Beiglböck: Corona lässt viele spüren "Es geht sich nicht mehr aus"
Viele der von der Corona-Pandemie hauptbetroffenen Menschen mussten schon vor der Krise knapp kalkulieren, "jetzt spüren sie: Es geht sich nicht mehr aus". Das hat der Direktor der Caritas Steiermark, Herbert Beiglböck, in einem "Kleine Zeitung"-Interview am Christtag erklärt. Viele Betroffene hätten ihre Geldreserven aufgebraucht, viele seien auch müde geworden, "die sozialen Kontakte nehmen ab, die Einsamkeit nimmt zu". Es gebe Menschen, die darauf mit Spenden von Geld und Lebensmittel reagieren oder sich ehrenamtlich engagieren. Andere wiederum würden die Schutzmaßnahmen nicht mittragen und seien nicht bereit zu teilen. Solidarität sei nicht einfach da, so Beiglböck, "oder anders gesagt: Wir als Gesellschaft müssen neu üben, auf den Anderen zu schauen."
Als besonders von der Krise betroffene Gruppen nannte der Caritas-Chef alleinerziehende Frauen, die womöglich durch Kurzarbeit nicht genug verdienen, um damit die Kosten für Wohnen, Lebensmittel und Schule abzudecken. Auch andere mit geringem Einkommen, etwa Pensionistinnen, könnten sich nicht mehr wie früher etwas mit Putzen dazuverdienen. Aber auch Selbstständige seien betroffen, berichtete Beiglböck: "Ich habe beispielsweise in der Notschlafstelle in Leoben einen Fotografen getroffen, der normalerweise zweihundert Hochzeiten pro Jahr fotografiert, heuer waren es 10."

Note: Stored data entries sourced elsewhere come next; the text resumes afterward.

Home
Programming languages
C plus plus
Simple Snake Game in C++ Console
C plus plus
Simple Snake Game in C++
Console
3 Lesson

Die Caritas helfe mit Zuschüssen fürs Wohnen und für Energiekosten, aber auch mit Lebensmitteln. "Derzeit verteilen wir steiermarkweit sieben Tonnen Lebensmittel pro Woche", so Beiglböck. Auch die Nachfrage in der Existenzberatung sei stark angestiegen.
Die Caritas gehe davon aus, dass künftig noch mehr Menschen nicht am ersten Arbeitsmarkt Fuß fassen können. Daher brauche es dringend dauerhaft geförderte Arbeitsplätze. "Zuletzt hat es mit der Aktion 20.000 und 50 plus zwei Initiativen gegeben, durch die wir Menschen wieder in den Arbeitsmarkt hineinführen konnten", wies Beiglböck hin. "Ich denke, so etwas wäre volkswirtschaftlich wieder gut vertretbar. Die Alternative wäre ja Arbeitslosigkeit und das Ausbezahlen der Mindestsicherung."

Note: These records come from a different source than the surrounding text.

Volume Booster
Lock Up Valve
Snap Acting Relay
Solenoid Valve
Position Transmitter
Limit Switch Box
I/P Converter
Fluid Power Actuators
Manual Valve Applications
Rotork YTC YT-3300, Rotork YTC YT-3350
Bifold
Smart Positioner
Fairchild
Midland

Fälle in Pflegeheimen geben Rätsel auf
Zum Thema Pflegewohnheime, in denen gerade in der Steiermark während der Pandemie viele Todesopfer zu beklagen waren, äußerte dich der Caritas-Direktor "ziemlich ratlos". Im Frühjahr, als noch keine Schutzkleidung und wenig Wissen von Covid-19 vorhanden waren, "hatten wir kaum Infektionen". Nun gebe es genügend Schutzkleidung und Tests, "und trotzdem haben wir Häuser, in denen es viele Infektionen gibt". Die Caritas stehe in der Spannung zwischen umfassendem Schutz und dem Anliegen, dass Pflegewohnhäuser lebenswert sind. Deshalb seien Besuche ermöglicht worden, sagte Beiglböck. "Denn wir haben nichts davon, wenn die Leute zwar nicht an Covid-19, aber an Vereinsamung sterben. Diese Gefahr sehe ich auch."

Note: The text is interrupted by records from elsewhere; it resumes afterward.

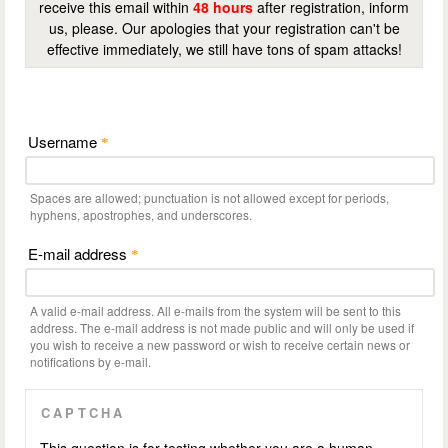
receive this email within
48 hours
after registration, inform
us, please. Our apologies that your registration can't be
effective immediately, we still have tons of spam attacks!
Username
*
Spaces are allowed; punctuation is not allowed except for periods,
hyphens, apostrophes, and underscores.
E-mail address
*
A valid e-mail address. All e-mails from the system will be sent to this
address. The e-mail address is not made public and will only be used if
you wish to receive a new password or wish to receive certain news or
notifications by e-mail.
CAPTCHA
This question is for testing whether you are a human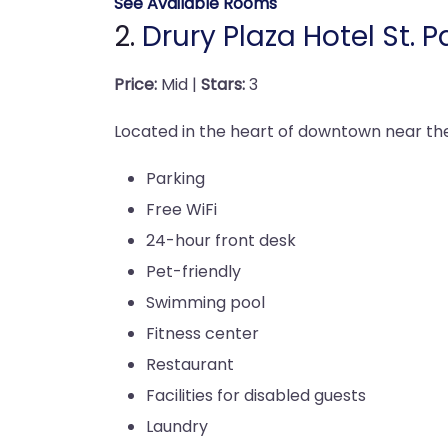
See Available Rooms
2.
Drury Plaza Hotel St.
Price:
Mid |
Stars:
3
Located in the heart of downtown near the 
Parking
Free WiFi
24-hour front desk
Pet-friendly
Swimming pool
Fitness center
Restaurant
Facilities for disabled guests
Laundry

Impfpflicht werde es in den Heimen keine geben, auch nicht für die Mitarbeiter der Caritas. Er hoffe jedenfalls, dass sich möglichst viele impfen lassen werden, so Beiglböck. "Ich denke, wir haben durch Covid gelernt, dass wir verletzlich sind, dass wir unser Leben mit einem gewissen Risiko gestalten müssen." Bei der Impfung sei der zu erwartende Nutzen bei Weitem höher als das nicht ganz auszuschließende Risiko.